By TRAVIS MORSE email@example.com
---- — MT. VERNON — Mt. Vernon Township High School is considering a tax levy increase of 7.912 percent for fiscal year 2013-2014.
Even so, the district would only likely receive about a 3 percent increase, given tax caps and other restrictions, said Superintendent Michael Smith.
Often, districts ask for more revenue than they will receive with the levy to ensure they are not missing out on any dollars from new property growth, Smith said.
“You wouldn't want to miss those dollars on your new property,” Smith said. “We call that ballooning the levy. You balloon the levy knowing in all likelihood you'll get less than half of what you ask for.”
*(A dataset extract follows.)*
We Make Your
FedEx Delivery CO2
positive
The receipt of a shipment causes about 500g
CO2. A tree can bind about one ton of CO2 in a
Smith presented the district's new proposed tentative tax levy at a meeting Tuesday afternoon of the MVTHS Board of Education's Finance Committee.
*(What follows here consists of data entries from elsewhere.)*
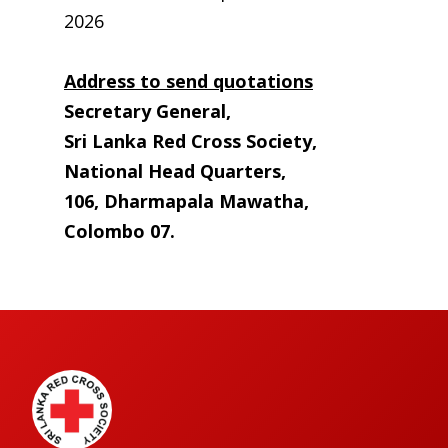
2026
Address to send quotations
Secretary General,
Sri Lanka Red Cross Society,
National Head Quarters,
106, Dharmapala Mawatha,
Colombo 07.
His recommendation is for the district to levy $8,926,465 for 2013-2014, a 7.912 percent increase over the prior year.
There are two main components of the levy — existing property values and new property values. District officials estimate amounts for these components and then add them together to determine the total levy, Smith said.
For existing property values, districts are limited in how large of a levy increase they can have. The increase is restricted to December's Consumer Price Index amount or 5 percent, whichever is lower, Smith said.
Most likely, the CPI will be lower than 5 percent next month given recent trends. The third quarter CPI figure as of September was at 1.2 percent.
The hope, though, is that the total levy increase will reach about 3 percent when the district factors in the new property growth, Smith said.
Tax caps prevent the district from collecting more than a 5 percent total increase with the levy.
“There is some new growth occurring in the community,” Smith said. “We want to be sure they are included in the overall assessment for the district.”
Another important factor in determining the levy is Jefferson County's equalized assessed valuation.
However, district officials have to use past years' EAV figures to come up with an estimate since the verified 2013 data won't be available until next year.
MVTHS Board President Carl Miller said he's satisfied with the tentative levy Smith is proposing.
“If the state funded us better like they're supposed to, we wouldn't have to do that,” Miller said of the levy increase.
The MVTHS Board will vote on announcing the tentative tax levy at its next meeting at 7 p.m. Nov. 19. The levy would then be formally adopted at the Dec. 16 meeting.
Because the proposed levy increase is over 5 percent, a Truth in Taxation hearing will have to be held. This hearing will likely be scheduled for just prior to the Dec. 16 board meeting.